▶ Data records:
— START —

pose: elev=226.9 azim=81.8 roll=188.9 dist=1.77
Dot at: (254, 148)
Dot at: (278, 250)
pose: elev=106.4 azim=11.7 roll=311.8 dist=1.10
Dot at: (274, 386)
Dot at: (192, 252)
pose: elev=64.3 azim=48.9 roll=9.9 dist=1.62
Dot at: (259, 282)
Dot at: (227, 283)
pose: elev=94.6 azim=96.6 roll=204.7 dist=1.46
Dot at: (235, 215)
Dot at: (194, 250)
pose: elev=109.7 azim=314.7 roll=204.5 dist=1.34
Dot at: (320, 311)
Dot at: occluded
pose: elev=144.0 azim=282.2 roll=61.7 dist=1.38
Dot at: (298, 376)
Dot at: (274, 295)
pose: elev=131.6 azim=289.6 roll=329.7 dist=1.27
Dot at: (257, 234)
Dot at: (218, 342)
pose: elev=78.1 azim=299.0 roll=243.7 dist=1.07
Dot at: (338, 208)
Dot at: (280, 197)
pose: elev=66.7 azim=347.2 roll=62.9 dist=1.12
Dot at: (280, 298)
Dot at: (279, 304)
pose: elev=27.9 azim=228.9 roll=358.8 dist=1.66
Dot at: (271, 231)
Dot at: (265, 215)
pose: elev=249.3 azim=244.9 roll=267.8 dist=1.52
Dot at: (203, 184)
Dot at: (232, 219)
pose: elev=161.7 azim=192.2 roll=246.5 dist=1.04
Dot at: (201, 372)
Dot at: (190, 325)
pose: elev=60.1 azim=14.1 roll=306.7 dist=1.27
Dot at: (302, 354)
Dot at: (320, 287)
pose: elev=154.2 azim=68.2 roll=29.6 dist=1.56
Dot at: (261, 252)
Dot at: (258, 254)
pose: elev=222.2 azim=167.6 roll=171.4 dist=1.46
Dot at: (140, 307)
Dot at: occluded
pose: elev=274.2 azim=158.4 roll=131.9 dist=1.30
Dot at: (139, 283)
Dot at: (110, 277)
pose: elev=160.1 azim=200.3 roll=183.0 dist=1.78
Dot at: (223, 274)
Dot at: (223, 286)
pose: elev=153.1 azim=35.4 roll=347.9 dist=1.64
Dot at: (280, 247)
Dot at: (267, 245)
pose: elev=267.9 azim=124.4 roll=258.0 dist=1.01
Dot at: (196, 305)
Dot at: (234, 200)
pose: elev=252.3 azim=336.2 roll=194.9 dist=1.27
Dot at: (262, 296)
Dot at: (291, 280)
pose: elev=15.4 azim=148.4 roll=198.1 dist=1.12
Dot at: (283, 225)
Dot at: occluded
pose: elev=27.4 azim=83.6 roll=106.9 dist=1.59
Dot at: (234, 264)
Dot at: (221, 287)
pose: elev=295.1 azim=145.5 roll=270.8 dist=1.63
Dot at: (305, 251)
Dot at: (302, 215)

— END —

▶ Exercise description: Rewrite all the rows above, switching every "pose" to "camera" and leaving everything else unchanged.

▶ Final answer:
camera: elev=226.9 azim=81.8 roll=188.9 dist=1.77
Dot at: (254, 148)
Dot at: (278, 250)
camera: elev=106.4 azim=11.7 roll=311.8 dist=1.10
Dot at: (274, 386)
Dot at: (192, 252)
camera: elev=64.3 azim=48.9 roll=9.9 dist=1.62
Dot at: (259, 282)
Dot at: (227, 283)
camera: elev=94.6 azim=96.6 roll=204.7 dist=1.46
Dot at: (235, 215)
Dot at: (194, 250)
camera: elev=109.7 azim=314.7 roll=204.5 dist=1.34
Dot at: (320, 311)
Dot at: occluded
camera: elev=144.0 azim=282.2 roll=61.7 dist=1.38
Dot at: (298, 376)
Dot at: (274, 295)
camera: elev=131.6 azim=289.6 roll=329.7 dist=1.27
Dot at: (257, 234)
Dot at: (218, 342)
camera: elev=78.1 azim=299.0 roll=243.7 dist=1.07
Dot at: (338, 208)
Dot at: (280, 197)
camera: elev=66.7 azim=347.2 roll=62.9 dist=1.12
Dot at: (280, 298)
Dot at: (279, 304)
camera: elev=27.9 azim=228.9 roll=358.8 dist=1.66
Dot at: (271, 231)
Dot at: (265, 215)
camera: elev=249.3 azim=244.9 roll=267.8 dist=1.52
Dot at: (203, 184)
Dot at: (232, 219)
camera: elev=161.7 azim=192.2 roll=246.5 dist=1.04
Dot at: (201, 372)
Dot at: (190, 325)
camera: elev=60.1 azim=14.1 roll=306.7 dist=1.27
Dot at: (302, 354)
Dot at: (320, 287)
camera: elev=154.2 azim=68.2 roll=29.6 dist=1.56
Dot at: (261, 252)
Dot at: (258, 254)
camera: elev=222.2 azim=167.6 roll=171.4 dist=1.46
Dot at: (140, 307)
Dot at: occluded
camera: elev=274.2 azim=158.4 roll=131.9 dist=1.30
Dot at: (139, 283)
Dot at: (110, 277)
camera: elev=160.1 azim=200.3 roll=183.0 dist=1.78
Dot at: (223, 274)
Dot at: (223, 286)
camera: elev=153.1 azim=35.4 roll=347.9 dist=1.64
Dot at: (280, 247)
Dot at: (267, 245)
camera: elev=267.9 azim=124.4 roll=258.0 dist=1.01
Dot at: (196, 305)
Dot at: (234, 200)
camera: elev=252.3 azim=336.2 roll=194.9 dist=1.27
Dot at: (262, 296)
Dot at: (291, 280)
camera: elev=15.4 azim=148.4 roll=198.1 dist=1.12
Dot at: (283, 225)
Dot at: occluded
camera: elev=27.4 azim=83.6 roll=106.9 dist=1.59
Dot at: (234, 264)
Dot at: (221, 287)
camera: elev=295.1 azim=145.5 roll=270.8 dist=1.63
Dot at: (305, 251)
Dot at: (302, 215)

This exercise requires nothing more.